Payments to doctors account for, on average, about 15 per cent of health-care budgets, he said.

"You might say, 'Why are you worrying about constraining costs in this group that's only costing 15 per cent?'" Prof. Grant said. "But it's the fact that that's the gateway to getting a drug prescription or getting admitted to hospital. You have to control the amount of services being provided by physicians because if they increase the level of services it means pressure on drugs and other things down the road."

Of course, one of the reasons provinces might pay out more in total is because they are paying more doctors to care for more patients. Indeed, the report revealed that in 2012-13, Canada had more physicians than ever before – 77,674 – up 3.4 per cent from the previous year, a figure that is growing three times faster than the Canadian population.

The reasons for the increase? Canada is opening up more medical-school slots, licensing more foreign-trained doctors and losing fewer MDs to other countries. The brain drain has become a modest brain gain: Canada saw a net increase of 40 doctors in 2012-13.

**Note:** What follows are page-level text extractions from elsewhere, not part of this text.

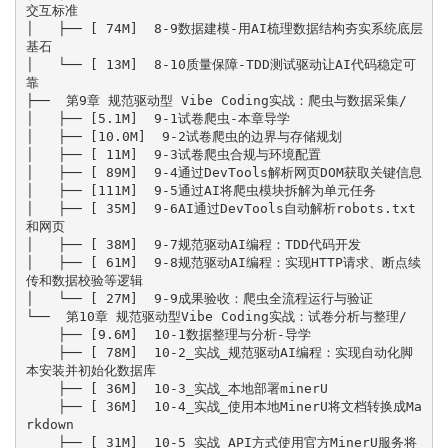
交互标准

│   ├── [ 74M]  8-9数据建模-用AI梳理数据结构夯实系统底层
基石

│   └── [ 13M]  8-10质量保障-TDD测试驱动让AI代码稳定可
靠

├──  第9章 规范驱动型 Vibe Coding实战：爬虫与数据采集/

│   ├── [5.1M]  9-1试卷爬虫-本章导学

│   ├── [10.0M]  9-2试卷爬虫的边界与存储规划

│   ├── [ 11M]  9-3试卷爬虫合规与环境配置

│   ├── [ 89M]  9-4通过DevTools解析网页DOM获取关键信息

│   ├── [111M]  9-5通过AI将爬虫模块拆解为单元任务

│   ├── [ 35M]  9-6AI通过DevTools自动解析robots.txt
和网页

│   ├── [ 38M]  9-7规范驱动AI编程：TDD代码开发

│   ├── [ 61M]  9-8规范驱动AI编程：实现HTTP请求、断点续
传和数据校验等逻辑

│   └── [ 27M]  9-9成果验收：爬虫全流程运行与验证

└──  第10章 规范驱动型Vibe Coding实战：试卷分析与整理/

    ├── [9.6M]  10-1数据整理与分析-导学

    ├── [ 78M]  10-2_实战_规范驱动AI编程：实现自动化脚
本安装并初始化数据库

    ├── [ 36M]  10-3_实战_本地部署minerU

    ├── [ 36M]  10-4_实战_使用本地MinerU将文档转换成Ma
rkdown

    ├── [ 31M]  10-5_实战_API方式使用官方MinerU服务将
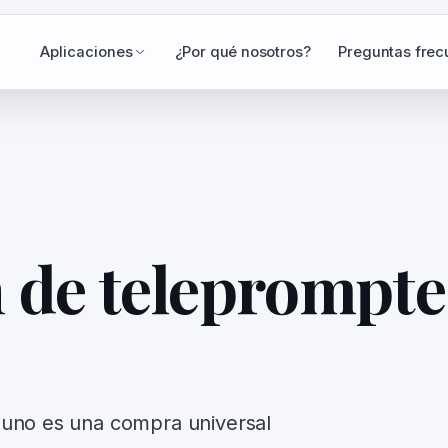
Aplicaciones
¿Por qué nosotros?
Preguntas frec
 de teleprompte
 uno es una compra universal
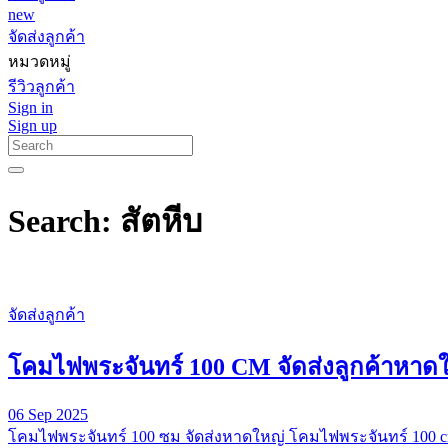
new
จัดส่งลูกค้า
หมวดหมู่
รีวิวลูกค้า
Sign in
Sign up
Search: สัตหีบ
จัดส่งลูกค้า
โคมไฟพระจันทร์ 100 CM จัดส่งลูกค้าหาด
06 Sep 2025
โคมไฟพระจันทร์ 100 ซม จัดส่งหาดใหญ่ โคมไฟพระจันทร์ 100 cm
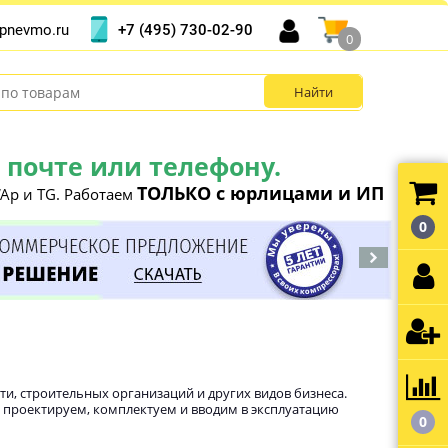
+7 (495) 730-02-90
pnevmo.ru
0
почте или телефону.
ТОЛЬКО с юрлицами и ИП
Ap и TG. Работаем
0
, строительных организаций и других видов бизнеса.
 проектируем, комплектуем и вводим в эксплуатацию
0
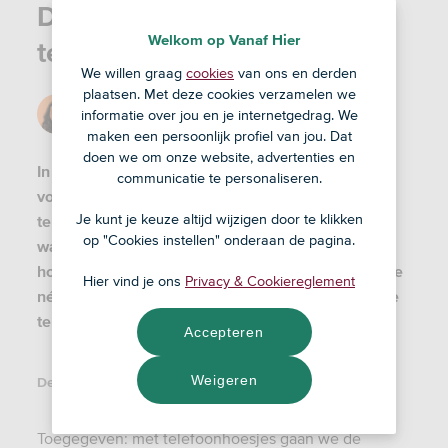
Dit zijn duurzame
Welkom op Vanaf Hier
telefoonhoesjes
We willen graag
cookies
van ons en derden
plaatsen. Met deze cookies verzamelen we
Door
Jessie
informatie over jou en je internetgedrag. We
29 mrt '24
maken een persoonlijk profiel van jou. Dat
doen we om onze website, advertenties en
In een sector waar innovatie, technologie én stijl
communicatie te personaliseren.
voorop staat, zou je denken dat een duurzaam
Je kunt je keuze altijd wijzigen door te klikken
telefoonhoesje de standaard is. Niets is minder
op "Cookies instellen" onderaan de pagina.
waar. Gelukkig zijn er genoeg toffe duurzame
hoesjes beschikbaar die jouw telefoon én de aarde
Hier vind je ons
Privacy & Cookiereglement
nét iets beter beschermen. En hoe langer je met je
telefoon doet, hoe beter. Dus: use protection!
Accepteren
Weigeren
Deel dit artikel:
Toegegeven: met telefoonhoesjes gaan we de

"The paradox is that we also are not seeing significant change in the number of Canadians who are reporting that they are still having challenges finding a regular doctor," said Geoff Ballinger, CIHI's manager for physician information.

Mr. Ballinger said that provinces are moving toward "alternative pay schemes," which compensate doctors for things such as adding patients to their rosters or achieving health-care targets instead of simply seeing patients on a fee-for-service basis.

That, coupled with the fact that younger doctors tend to work fewer hours than their older counterparts, could help explain why a rise in the number of doctors does not equal fewer patients searching for a primary-care physician, he said.